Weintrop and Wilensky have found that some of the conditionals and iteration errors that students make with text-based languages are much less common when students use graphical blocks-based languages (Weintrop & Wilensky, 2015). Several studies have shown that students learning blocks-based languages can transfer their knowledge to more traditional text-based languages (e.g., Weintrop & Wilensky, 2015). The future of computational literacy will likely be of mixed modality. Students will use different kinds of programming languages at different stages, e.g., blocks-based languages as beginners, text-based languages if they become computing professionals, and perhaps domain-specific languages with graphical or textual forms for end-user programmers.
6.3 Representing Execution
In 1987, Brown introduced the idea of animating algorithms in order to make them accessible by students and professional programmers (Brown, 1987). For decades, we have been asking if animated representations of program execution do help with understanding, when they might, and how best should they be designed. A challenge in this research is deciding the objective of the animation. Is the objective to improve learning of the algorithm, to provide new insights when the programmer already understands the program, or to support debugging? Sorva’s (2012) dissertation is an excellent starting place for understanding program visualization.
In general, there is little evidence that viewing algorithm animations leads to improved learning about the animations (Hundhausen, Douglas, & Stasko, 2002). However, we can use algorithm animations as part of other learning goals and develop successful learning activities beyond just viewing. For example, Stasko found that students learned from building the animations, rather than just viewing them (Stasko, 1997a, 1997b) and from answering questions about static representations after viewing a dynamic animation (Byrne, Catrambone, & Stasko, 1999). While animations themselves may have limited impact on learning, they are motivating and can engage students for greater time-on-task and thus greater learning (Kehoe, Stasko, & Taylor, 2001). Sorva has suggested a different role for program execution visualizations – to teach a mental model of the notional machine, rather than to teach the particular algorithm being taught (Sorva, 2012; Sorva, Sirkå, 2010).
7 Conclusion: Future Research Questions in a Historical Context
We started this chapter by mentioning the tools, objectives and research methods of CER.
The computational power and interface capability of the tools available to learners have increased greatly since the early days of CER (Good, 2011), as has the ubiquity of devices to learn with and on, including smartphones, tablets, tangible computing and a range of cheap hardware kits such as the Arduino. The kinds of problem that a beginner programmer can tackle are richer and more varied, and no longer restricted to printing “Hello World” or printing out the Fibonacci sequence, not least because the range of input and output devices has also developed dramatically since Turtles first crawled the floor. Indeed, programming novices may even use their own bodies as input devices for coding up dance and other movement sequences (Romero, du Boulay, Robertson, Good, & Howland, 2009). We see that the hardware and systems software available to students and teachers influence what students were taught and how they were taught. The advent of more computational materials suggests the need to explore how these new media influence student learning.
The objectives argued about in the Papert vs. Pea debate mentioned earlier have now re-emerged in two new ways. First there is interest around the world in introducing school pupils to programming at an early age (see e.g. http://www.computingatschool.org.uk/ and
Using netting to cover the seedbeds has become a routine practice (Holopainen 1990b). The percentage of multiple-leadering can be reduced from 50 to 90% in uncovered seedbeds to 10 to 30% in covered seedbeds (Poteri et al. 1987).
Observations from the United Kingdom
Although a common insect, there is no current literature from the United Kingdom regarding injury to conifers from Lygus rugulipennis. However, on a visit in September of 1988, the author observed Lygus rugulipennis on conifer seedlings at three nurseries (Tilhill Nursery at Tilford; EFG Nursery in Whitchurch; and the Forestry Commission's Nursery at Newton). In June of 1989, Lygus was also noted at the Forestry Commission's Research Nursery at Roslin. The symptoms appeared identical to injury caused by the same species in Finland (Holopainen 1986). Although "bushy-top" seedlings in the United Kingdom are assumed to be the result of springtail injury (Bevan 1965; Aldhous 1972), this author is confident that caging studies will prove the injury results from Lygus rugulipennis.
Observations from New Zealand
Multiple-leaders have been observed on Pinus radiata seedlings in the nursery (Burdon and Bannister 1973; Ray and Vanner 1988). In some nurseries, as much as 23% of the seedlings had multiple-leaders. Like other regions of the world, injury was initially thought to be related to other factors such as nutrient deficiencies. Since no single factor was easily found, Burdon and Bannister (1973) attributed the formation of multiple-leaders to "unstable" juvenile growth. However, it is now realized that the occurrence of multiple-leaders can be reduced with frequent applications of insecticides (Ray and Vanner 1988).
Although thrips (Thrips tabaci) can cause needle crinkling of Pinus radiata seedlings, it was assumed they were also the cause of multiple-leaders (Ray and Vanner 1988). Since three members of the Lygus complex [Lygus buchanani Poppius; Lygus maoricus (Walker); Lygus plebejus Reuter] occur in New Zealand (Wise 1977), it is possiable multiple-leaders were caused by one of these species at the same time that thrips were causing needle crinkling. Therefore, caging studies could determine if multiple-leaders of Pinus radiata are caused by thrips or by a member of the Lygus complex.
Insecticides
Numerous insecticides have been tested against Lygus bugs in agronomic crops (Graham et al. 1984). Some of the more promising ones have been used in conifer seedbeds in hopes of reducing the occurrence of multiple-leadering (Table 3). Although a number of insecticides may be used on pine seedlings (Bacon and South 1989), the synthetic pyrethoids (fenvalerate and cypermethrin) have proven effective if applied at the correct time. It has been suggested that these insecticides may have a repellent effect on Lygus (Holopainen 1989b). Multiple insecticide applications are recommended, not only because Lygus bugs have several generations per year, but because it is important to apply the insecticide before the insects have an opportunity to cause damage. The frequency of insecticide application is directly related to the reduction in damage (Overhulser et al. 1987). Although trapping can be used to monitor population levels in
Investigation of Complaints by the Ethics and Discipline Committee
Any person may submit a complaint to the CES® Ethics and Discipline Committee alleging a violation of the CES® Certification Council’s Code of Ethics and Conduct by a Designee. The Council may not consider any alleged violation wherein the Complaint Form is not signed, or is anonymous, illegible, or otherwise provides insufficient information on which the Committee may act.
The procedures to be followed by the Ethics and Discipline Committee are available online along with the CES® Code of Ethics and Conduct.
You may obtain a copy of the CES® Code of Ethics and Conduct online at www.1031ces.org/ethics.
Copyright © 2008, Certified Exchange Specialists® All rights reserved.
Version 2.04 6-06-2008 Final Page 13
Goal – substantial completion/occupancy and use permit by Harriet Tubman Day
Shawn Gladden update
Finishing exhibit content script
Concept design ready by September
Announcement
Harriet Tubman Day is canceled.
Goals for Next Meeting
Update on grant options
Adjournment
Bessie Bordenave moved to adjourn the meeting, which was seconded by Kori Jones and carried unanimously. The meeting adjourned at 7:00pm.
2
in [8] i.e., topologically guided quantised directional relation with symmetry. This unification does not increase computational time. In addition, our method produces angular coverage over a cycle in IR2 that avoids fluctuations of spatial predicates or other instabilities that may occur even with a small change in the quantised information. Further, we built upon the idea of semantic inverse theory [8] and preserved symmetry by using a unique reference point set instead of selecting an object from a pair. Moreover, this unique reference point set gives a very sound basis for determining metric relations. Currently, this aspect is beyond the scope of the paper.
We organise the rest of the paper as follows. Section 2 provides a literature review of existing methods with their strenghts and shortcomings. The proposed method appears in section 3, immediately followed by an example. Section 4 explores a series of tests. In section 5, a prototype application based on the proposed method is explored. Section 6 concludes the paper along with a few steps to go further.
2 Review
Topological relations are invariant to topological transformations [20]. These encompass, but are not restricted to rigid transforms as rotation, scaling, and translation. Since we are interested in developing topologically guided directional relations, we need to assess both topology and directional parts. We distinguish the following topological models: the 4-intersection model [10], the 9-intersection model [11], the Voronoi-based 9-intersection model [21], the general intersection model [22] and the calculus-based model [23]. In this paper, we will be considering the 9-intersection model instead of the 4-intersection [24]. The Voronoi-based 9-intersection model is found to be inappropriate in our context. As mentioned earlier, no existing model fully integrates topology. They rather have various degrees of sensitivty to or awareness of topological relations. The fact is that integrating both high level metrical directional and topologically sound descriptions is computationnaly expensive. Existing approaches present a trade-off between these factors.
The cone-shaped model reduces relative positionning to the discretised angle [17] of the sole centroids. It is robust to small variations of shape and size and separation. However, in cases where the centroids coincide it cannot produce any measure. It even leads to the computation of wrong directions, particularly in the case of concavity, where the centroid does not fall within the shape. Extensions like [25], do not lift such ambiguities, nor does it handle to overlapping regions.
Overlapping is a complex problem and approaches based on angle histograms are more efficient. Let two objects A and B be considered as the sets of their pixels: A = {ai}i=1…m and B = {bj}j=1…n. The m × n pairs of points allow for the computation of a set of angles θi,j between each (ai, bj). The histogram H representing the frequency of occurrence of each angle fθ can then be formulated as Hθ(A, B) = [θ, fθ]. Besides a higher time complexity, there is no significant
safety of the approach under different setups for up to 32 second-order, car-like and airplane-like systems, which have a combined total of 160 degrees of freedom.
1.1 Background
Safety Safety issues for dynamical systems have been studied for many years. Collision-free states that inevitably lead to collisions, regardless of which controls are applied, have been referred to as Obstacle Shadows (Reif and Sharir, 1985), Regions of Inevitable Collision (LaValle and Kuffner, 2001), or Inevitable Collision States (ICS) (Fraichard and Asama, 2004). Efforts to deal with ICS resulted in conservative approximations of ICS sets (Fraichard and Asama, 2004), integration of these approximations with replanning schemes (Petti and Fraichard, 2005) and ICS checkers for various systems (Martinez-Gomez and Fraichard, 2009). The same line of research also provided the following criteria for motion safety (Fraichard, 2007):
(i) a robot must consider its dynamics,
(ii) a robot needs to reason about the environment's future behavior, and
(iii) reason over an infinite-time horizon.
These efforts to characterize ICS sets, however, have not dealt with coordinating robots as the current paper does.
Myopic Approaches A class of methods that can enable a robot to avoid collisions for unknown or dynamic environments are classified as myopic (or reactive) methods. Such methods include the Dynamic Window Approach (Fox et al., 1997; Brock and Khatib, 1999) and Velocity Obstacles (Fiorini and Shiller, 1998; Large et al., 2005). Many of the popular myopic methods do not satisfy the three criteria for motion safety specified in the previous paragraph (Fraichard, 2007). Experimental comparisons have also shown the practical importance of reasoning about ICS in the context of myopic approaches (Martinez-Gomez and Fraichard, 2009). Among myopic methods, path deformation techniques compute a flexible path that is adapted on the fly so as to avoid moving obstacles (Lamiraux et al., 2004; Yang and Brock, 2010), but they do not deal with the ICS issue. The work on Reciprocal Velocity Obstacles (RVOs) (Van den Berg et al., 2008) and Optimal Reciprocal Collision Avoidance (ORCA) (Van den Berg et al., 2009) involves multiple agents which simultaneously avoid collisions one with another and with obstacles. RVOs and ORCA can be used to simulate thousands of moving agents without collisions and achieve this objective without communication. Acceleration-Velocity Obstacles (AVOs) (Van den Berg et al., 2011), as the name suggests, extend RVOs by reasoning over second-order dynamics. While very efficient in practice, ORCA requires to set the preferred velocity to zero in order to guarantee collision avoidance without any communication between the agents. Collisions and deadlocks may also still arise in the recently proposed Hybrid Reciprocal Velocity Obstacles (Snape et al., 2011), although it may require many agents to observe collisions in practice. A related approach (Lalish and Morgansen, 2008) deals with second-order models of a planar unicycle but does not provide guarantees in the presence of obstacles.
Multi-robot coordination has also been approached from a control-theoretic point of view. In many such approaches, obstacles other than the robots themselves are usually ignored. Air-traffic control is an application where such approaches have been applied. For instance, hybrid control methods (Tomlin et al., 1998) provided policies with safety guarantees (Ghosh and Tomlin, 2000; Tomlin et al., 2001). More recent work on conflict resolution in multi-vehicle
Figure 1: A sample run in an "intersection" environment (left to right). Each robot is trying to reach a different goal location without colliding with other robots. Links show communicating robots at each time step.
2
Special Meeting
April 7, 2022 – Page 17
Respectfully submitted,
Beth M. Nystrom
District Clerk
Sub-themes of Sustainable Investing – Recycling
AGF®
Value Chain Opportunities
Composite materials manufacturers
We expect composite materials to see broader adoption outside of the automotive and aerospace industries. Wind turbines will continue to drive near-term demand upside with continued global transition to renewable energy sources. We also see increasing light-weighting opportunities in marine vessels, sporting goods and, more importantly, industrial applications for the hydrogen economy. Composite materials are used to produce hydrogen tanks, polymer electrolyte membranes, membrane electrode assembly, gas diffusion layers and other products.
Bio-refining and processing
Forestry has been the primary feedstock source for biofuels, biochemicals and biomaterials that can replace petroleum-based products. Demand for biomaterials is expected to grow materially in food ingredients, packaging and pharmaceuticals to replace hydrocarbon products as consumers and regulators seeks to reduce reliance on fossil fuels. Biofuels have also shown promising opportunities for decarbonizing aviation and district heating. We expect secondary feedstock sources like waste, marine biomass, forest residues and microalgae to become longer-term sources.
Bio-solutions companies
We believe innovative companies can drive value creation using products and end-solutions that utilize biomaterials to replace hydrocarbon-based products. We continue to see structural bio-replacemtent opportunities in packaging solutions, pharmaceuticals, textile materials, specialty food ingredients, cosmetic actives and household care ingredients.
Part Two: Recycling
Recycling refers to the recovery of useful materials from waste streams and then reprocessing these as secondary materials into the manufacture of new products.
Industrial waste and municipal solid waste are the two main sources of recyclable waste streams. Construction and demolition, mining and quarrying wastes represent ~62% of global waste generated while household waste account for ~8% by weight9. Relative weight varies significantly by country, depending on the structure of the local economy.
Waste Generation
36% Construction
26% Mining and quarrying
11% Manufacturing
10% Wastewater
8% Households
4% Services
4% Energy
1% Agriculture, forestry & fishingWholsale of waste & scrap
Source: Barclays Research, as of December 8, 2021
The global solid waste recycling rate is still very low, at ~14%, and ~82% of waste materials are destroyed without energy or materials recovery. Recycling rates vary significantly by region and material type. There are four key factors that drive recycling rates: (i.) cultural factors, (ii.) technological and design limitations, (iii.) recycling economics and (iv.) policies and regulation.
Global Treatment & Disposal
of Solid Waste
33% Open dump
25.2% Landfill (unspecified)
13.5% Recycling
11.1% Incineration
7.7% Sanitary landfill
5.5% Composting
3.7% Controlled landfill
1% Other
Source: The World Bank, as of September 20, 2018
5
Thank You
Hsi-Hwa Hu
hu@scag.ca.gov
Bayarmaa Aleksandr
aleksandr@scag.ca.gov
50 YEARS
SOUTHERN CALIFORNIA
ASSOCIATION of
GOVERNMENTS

WHAT THIS TASK INVOLVES
Reproduce exactly the lines of the records above from the one with "Investigation of Complaints" to the one with "You may obtain", both included, and leave out everything else.

EXERCISE SOLUTION
Investigation of Complaints by the Ethics and Discipline Committee
Any person may submit a complaint to the CES® Ethics and Discipline Committee alleging a violation of the CES® Certification Council’s Code of Ethics and Conduct by a Designee. The Council may not consider any alleged violation wherein the Complaint Form is not signed, or is anonymous, illegible, or otherwise provides insufficient information on which the Committee may act.
The procedures to be followed by the Ethics and Discipline Committee are available online along with the CES® Code of Ethics and Conduct.
You may obtain a copy of the CES® Code of Ethics and Conduct online at www.1031ces.org/ethics.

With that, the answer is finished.